→ **Try it**
Within the listing, each line that has the string "livsmedelsfittings" should be copied.

Dataset records Block Start

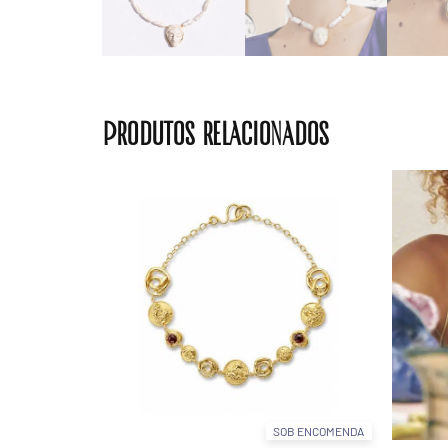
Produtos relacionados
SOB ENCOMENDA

Dataset records Block End
Dataset records Block Start

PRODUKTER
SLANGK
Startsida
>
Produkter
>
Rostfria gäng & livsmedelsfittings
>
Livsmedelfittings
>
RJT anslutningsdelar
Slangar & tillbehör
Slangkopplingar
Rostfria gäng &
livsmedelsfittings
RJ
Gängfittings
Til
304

Dataset records Block End
Dataset records Block Start

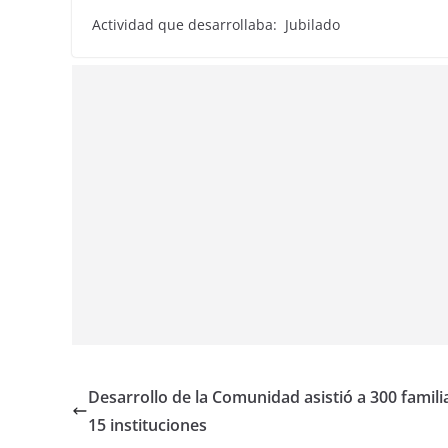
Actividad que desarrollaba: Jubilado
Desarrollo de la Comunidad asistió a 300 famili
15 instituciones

Dataset records Block End

→ **Solution**
Rostfria gäng & livsmedelsfittings
livsmedelsfittings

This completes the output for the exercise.